Showing Appreciation to the Nation's Wounded Warriors

Marines and Sailors visit VA hospital.

PALO ALTO, California -- Marines with Recruiting Station San Francisco and sailors from Navy Recruiting Command San Francisco visited wounded servicemembers at the Veterans Affairs Hospital in Palo Alto, Calif., Oct. 7.

As part of San Francisco Fleet Week 2014, active-duty sea servicemembers visit the wounded warriors to express their appreciation and support for their comrades.

SFFW14 focuses on interoperability training between civil and military agencies to improve cooperation and coordination, as well as increase readiness through a range of humanitarian assistance operations.

The Marines and sailors were able to speak and spend time with the patients while imparting them with words of support and enthusiasm. The visit served as a way to show wounded warriors that their brothers and sisters in arms still remember and care for them.

"When a patient is here with their family they tend to recover better, their morale is higher," said James Brown, and volunteer and event coordinator for the VA. "It's the same when they see the support from the community and especially from members of the military in uniform."

The visit reminded wounded warriors that they are still part of a big military family.

"When a wounded Marine, soldier, airman or sailor is visited by a uniformed servicemember, it reminds them that they are not forgotten," said Brown.

With no large military presence in the area, the patients of the VA Hospital find it comforting when being visited by their comrades.

"There is no large military base here such as Camp Pendleton or Camp Lejeune, so when men and women in uniform come out to visit; it does wonders to their healthcare and their morale," said Brown.

Marine Sgt. George Puryear, a patient of the hospital said the visit of other military personnel is a morale booster.

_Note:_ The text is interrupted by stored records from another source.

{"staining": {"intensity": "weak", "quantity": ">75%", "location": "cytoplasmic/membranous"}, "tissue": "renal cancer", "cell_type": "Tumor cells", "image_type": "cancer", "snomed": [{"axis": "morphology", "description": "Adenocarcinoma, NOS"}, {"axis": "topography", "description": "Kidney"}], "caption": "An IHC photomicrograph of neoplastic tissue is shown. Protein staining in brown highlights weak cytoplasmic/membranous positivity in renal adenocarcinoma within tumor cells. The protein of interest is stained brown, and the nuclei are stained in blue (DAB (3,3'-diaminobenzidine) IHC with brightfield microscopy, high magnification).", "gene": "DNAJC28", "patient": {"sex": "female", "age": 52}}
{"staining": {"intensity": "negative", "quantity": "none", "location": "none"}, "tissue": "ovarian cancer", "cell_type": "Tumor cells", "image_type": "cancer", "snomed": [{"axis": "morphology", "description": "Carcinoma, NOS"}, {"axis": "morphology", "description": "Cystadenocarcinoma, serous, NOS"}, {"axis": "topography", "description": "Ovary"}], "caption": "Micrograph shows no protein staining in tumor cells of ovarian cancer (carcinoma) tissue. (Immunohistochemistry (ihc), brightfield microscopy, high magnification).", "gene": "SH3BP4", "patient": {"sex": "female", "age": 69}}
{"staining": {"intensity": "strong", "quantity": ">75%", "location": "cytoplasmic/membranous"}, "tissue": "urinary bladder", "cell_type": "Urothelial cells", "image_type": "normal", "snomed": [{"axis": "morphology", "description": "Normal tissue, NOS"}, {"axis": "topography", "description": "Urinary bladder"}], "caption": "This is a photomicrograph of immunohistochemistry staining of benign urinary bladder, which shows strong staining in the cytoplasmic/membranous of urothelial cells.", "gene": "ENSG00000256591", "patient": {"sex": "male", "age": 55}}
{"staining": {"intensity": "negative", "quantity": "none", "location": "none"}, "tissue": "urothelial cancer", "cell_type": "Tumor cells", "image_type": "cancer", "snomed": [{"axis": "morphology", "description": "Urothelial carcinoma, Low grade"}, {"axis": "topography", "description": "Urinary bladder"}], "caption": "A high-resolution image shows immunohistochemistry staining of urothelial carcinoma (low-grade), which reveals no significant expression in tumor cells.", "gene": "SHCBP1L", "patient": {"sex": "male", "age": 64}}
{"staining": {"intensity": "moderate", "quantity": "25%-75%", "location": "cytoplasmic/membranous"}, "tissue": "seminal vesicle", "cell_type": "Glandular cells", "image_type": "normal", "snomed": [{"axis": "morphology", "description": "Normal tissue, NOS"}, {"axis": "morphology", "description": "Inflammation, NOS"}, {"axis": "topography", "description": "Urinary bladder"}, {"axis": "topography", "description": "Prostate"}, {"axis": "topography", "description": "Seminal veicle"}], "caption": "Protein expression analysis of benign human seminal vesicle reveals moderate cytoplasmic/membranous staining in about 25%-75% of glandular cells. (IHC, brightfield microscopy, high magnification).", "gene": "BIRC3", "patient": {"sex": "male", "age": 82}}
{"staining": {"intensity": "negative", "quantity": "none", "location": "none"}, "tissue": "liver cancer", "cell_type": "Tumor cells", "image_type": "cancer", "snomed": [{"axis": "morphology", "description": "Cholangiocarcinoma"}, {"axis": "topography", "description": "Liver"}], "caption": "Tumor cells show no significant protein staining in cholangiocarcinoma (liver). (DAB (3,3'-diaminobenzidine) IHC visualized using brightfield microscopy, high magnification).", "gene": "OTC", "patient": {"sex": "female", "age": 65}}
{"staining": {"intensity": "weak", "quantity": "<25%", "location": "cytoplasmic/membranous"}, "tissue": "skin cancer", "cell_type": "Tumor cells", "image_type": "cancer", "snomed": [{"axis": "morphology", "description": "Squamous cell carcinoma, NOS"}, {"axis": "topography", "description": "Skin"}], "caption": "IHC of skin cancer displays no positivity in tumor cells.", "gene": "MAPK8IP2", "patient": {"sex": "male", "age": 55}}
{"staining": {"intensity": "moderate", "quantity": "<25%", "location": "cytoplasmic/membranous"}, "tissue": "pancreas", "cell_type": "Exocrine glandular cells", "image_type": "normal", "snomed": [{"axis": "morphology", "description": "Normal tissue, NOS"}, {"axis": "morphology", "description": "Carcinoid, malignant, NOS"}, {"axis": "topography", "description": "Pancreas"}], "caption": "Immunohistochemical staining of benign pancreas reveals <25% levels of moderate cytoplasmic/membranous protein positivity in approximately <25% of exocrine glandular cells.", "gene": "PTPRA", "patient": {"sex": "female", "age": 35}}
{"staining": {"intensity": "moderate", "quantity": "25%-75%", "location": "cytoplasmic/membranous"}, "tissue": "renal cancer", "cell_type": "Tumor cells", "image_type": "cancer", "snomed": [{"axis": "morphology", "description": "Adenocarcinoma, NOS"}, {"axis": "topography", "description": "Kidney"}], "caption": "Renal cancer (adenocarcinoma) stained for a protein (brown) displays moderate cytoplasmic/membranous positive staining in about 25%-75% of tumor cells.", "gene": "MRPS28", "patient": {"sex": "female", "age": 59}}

"It's just good to know that you have other people that support and are thinking about you," said Puryear, who was injured in Afghanistan while serving as an explosive ordnance disposal technician. He also added, events like these make it easier to deal with his recovery.

"It enables you to go day-by-day and get through the day with all the therapies and everything," said Puryear. "Sometimes things could get monotonous, so it's good to have someone there to break it up."

As for the remaining schedule for Fleet Week, Marines and sailors continue to showcase their military capabilities while developing humanitarian aid and crisis response practices with local, state and federal agencies.